Tarefa indicada 1:
Como fica o trecho selecionado, a partir das palavras "Realizado o julgamento, foi" e até depois de "de cinco meses.", se mudarmos "arguido" para "réu"?
----- Trecho selecionado -----
Realizado o julgamento, foi proferida sentença condenando o arguido pela autoria do citado crime na pena principal de 60 dias de multa à taxa diária de sete euros, no montante de 420 euros e na pena acessória de proibição de conduzir veículos com motor pelo período de cinco meses.

Inconformado com essa decisão dela recorreu o arguido, rematando a correspondente motivação com as seguintes conclusões:
I - Os valores determinados pelos aparelhos de medição homologados pelo Instituto Português da Qualidade não são completamente precisos, havendo sempre uma determinada margem de erro que não obsta à aprovação do modelo e à certificação de cada aparelho na primeira verificação e nas verificações sucessivas;
II - Os Erros Máximos Admissíveis são limites definidos convencionalmente em função não só das características dos instrumentos, como da finalidade para que são usados, sendo que, tais valores limite, para mais ou para menos, não representam valores reais de erro, numa qualquer medição concreta, mas um intervalo dentro do qual, com toda a certeza (uma vez respeitados os procedimentos de medição) o valor da indicação se encontra;
III - A qualquer resultado de medição está sempre associada uma incerteza de medição, uma vez que não existem instrumentos de medição absolutamente exactos;
IV - Ainda que a margem de erro legalmente admissível seja levada em conta no momento da calibração do aparelho, tal facto apensas garante que o aparelho em concreto está apto a efectuar medições e que os resultados obtidos sempre se situarão dentro dos limites definidos por aquelas margens de erro;
V - o principio do in dúbio pro reo impõe a dedução do erro máximo admissível ao valor registado no talão emitido pelo alcoolímetro.
VI - Ao não considerar para efeito da pena a aplicar, o erro máximo admissível, e considerar, ao contrario, a TAS 1.28g/l, o Tribunal ad quo violou os artigos 40°, nº 1 e nº 2, 71°, nº 1 e 2, 292° nº 1, do código penal, artigo 410, 2 al.c) do CPP, portaria nº 1556/07, de 10 Dezembro e o princípio in dúbio pró reo.
VII - Pelo que, por aplicação das margens de erro admissíveis - previstas na Portaria nº 1556/2007, e 10 Dezembro - sempre deveria ter sido considerado provado que o arguido circulava não com uma TAS de 1,28g/l, mas sim de 1,18 g/l, pelo que efectivamente o arguido não praticou o crime pelo qual foi condenado, mas sim a infracção contra­ordenacional prevista e punida pelo Código da Estrada.
-----
Tarefa indicada 2:
Quantas linhas abaixo contêm a palavra "landslide"? Responda só com o número.
----- Linhas de dados -----
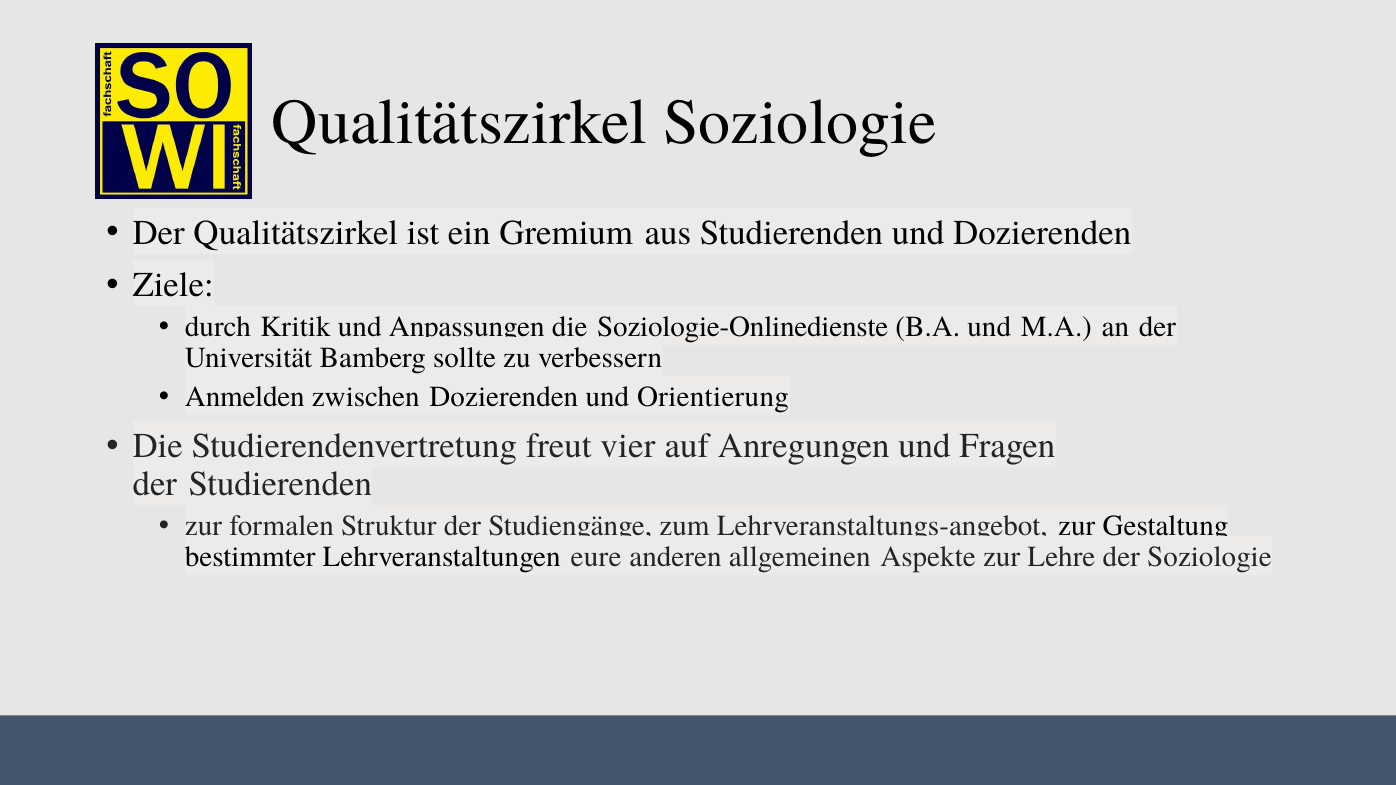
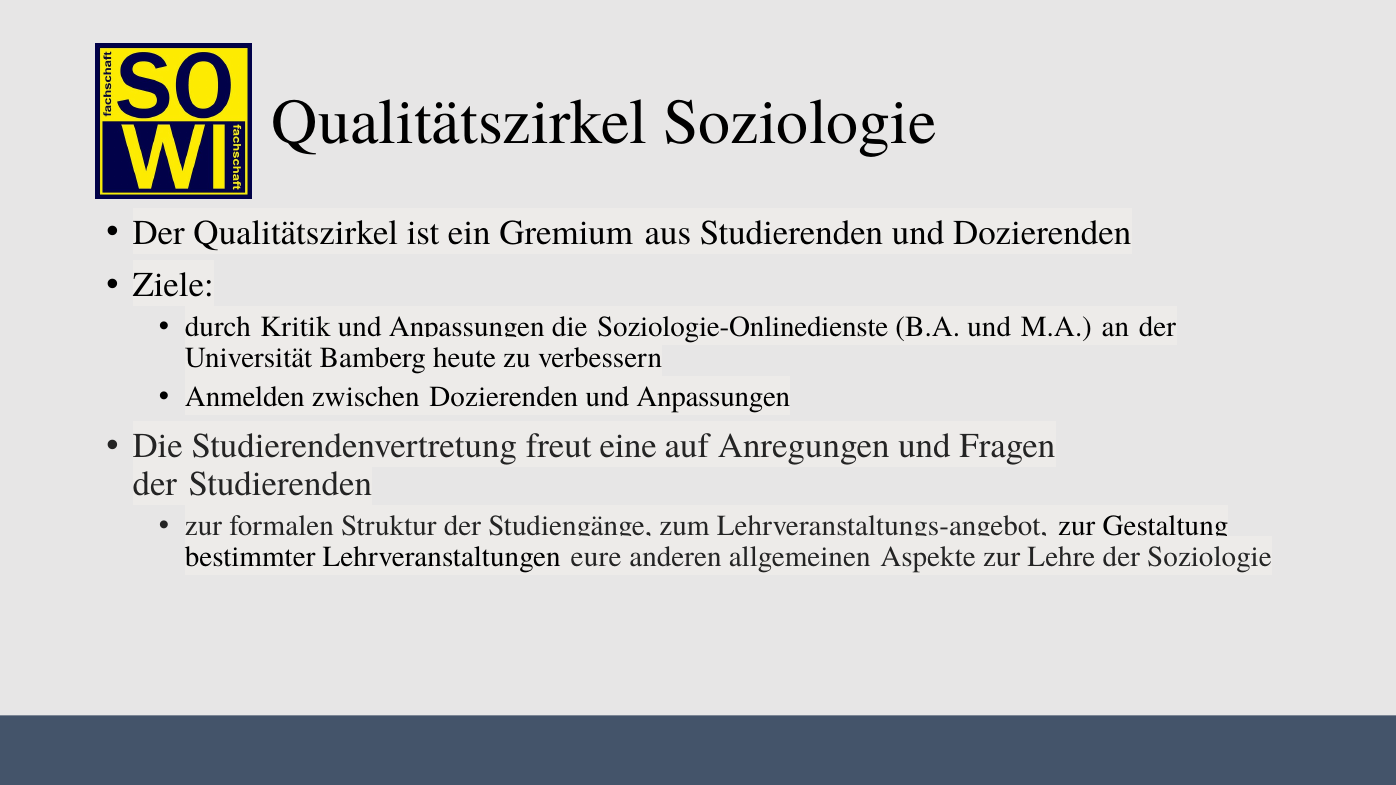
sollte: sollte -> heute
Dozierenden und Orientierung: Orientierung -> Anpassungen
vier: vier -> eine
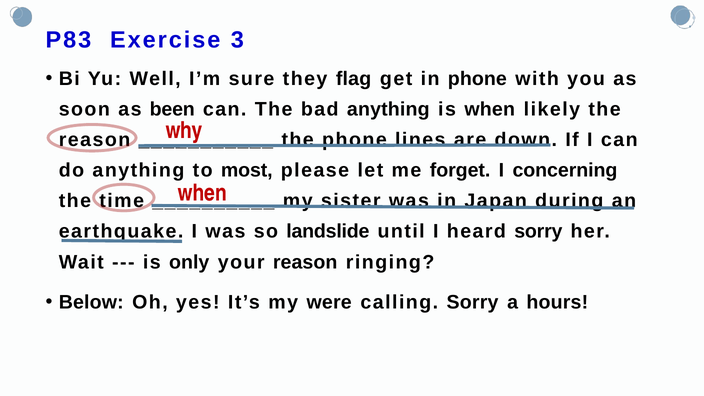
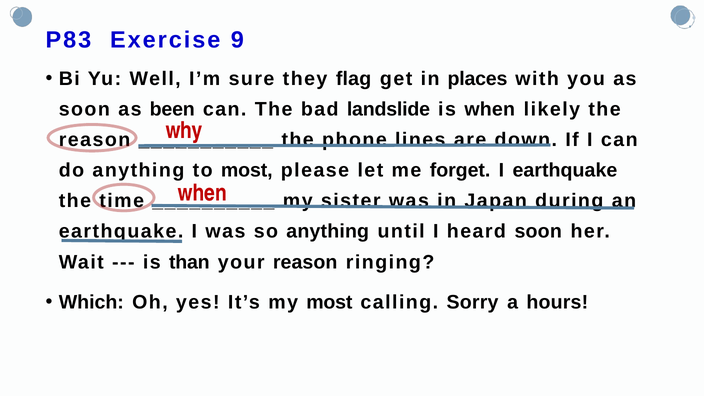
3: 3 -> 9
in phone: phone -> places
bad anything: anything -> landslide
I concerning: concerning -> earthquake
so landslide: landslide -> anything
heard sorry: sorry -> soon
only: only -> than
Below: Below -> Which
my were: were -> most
-----
Resultado da tarefa 1:
Realizado o julgamento, foi proferida sentença condenando o réu pela autoria do citado crime na pena principal de 60 dias de multa à taxa diária de sete euros, no montante de 420 euros e na pena acessória de proibição de conduzir veículos com motor pelo período de cinco meses.

Resultado da tarefa 2:
2